----- TEXTE ÉTUDIÉ

Mariages et veillées à la fin du XIXe siècle


 En 1969, c’était le début des magnétophones à cassettes. Les prêtres de la paroisse de Guiscriff enregistrèrent trois anciens de plus de 80 ans pour recueillir leur témoignage sur leur enfance. Des extraits furent publiés dans « Kleïer Ma bro », le bulletin paroissial sur le bourg, concernant l'église, la surélévation du clocher, l'école des garçons … 

Voici quelques extraits concernant  les mariages et les veillées.


On dansait au son des binious et bombardes… (Adolphe Pierre Leleu-1863- musée B.A Quimper)


Mariages

On se mariait en 1890 autant que maintenant. Mais les noces ne devaient pas ressembler à celles d'aujourd'hui. Alors racontez-moi comment cela se passait.
-La première noce à laquelle j'ai assisté c'est celle de Barthélémy Le Bec. J’avais 7 ou 8 ans.
-Moi c'est celle du père de Jean Bourhis à Kerandraon. J'avais 5 ou 6 ans je me rappelle encore celle de Louise Toulgoat, à Pellé.
-J'y étais aussi même qu'un étalon s'était détaché et qu'il avait fait une vie de tous les diables
-Comment commençait la journée ?
-On se rendait d'abord chez le fiancé à pied bien entendu pour nous mettre en train. On nous servait un petit coup de fort, avec lagoutte, et toute l'équipe se rendait chez la jeune fille. À une certaine distance de la maison on se mettait à crier : oh oh oh et on approchait doucement. Près de la porte s'engageait une discussion entre le père de la fiancée et un représentant du fiancé : que venez-vous faire ici ?
-Nous venons chercher une petite bonne chez vous.
- Il n'y a pas de petite bonne ici !
La conversation durait parfois 10 minutes ; enfin la porte s'ouvrait. Le fiancé entrait, cherchant sa promise. Parfois il recevait un coup de balai. La plupart de temps il trouvait celle qu'il cherchait cachée derrière une porte ou une armoire. Avant de partir tout le monde cassait la croûte : soupe au lard et crêpes à l'eau. Déjà en 1890 on commençait à servir des crêpes au lait, mais alors des crêpes énormes, avec une on en avait assez.
-Vous veniez au bourg en chantant ?
- Oh non pensez donc. Il fallait parfois 8 ou 9 km à pied. Il n'y avait pas de cortège organisé, on venait comme une bande de moutons quand on était prêt. Les fiancés allaient d'abord à la mairie, derrière l'ancienne école.

----------

### CONSIGNES
#1 Réécrivez sous forme de liste le paragraphe du texte sur les mariages qui commence par « La conversation durait parfois 10 minutes », en gardant ses faits principaux.
#2 D'après le texte sur les mariages, où les fiancés allaient-ils d'abord ?
#3 Indiquez si chacune des affirmations suivantes s'accorde avec le texte sur les mariages : (a) les prêtres de Guiscriff enregistrèrent trois anciens de plus de 80 ans ; (b) on se rendait au bourg en un cortège organisé ; (c) le trajet à pied pouvait atteindre 8 ou 9 km.

----- MATÉRIEL FOURNI

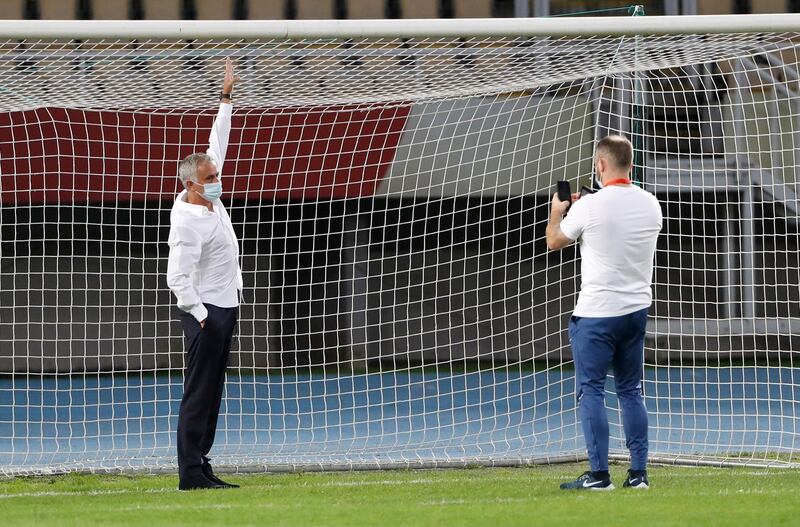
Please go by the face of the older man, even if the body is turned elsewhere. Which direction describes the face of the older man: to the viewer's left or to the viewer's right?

----------

### CORRIGÉ DES ACTIVITÉS
#1
- La discussion à la porte durait parfois 10 minutes, puis la porte s'ouvrait.
- Le fiancé entrait pour chercher sa promise et recevait parfois un coup de balai.
- Le plus souvent, il la trouvait cachée derrière une porte ou une armoire.
- Avant de partir, tout le monde cassait la croûte avec de la soupe au lard et des crêpes à l'eau.
- Dès 1890, on servait aussi des crêpes au lait, si énormes qu'une seule suffisait.

#2 À la mairie, derrière l'ancienne école.

#3
(a) Oui : « Les prêtres de la paroisse de Guiscriff enregistrèrent trois anciens de plus de 80 ans ».
(b) Non : « Il n'y avait pas de cortège organisé ».
(c) Oui : « Il fallait parfois 8 ou 9 km à pied ».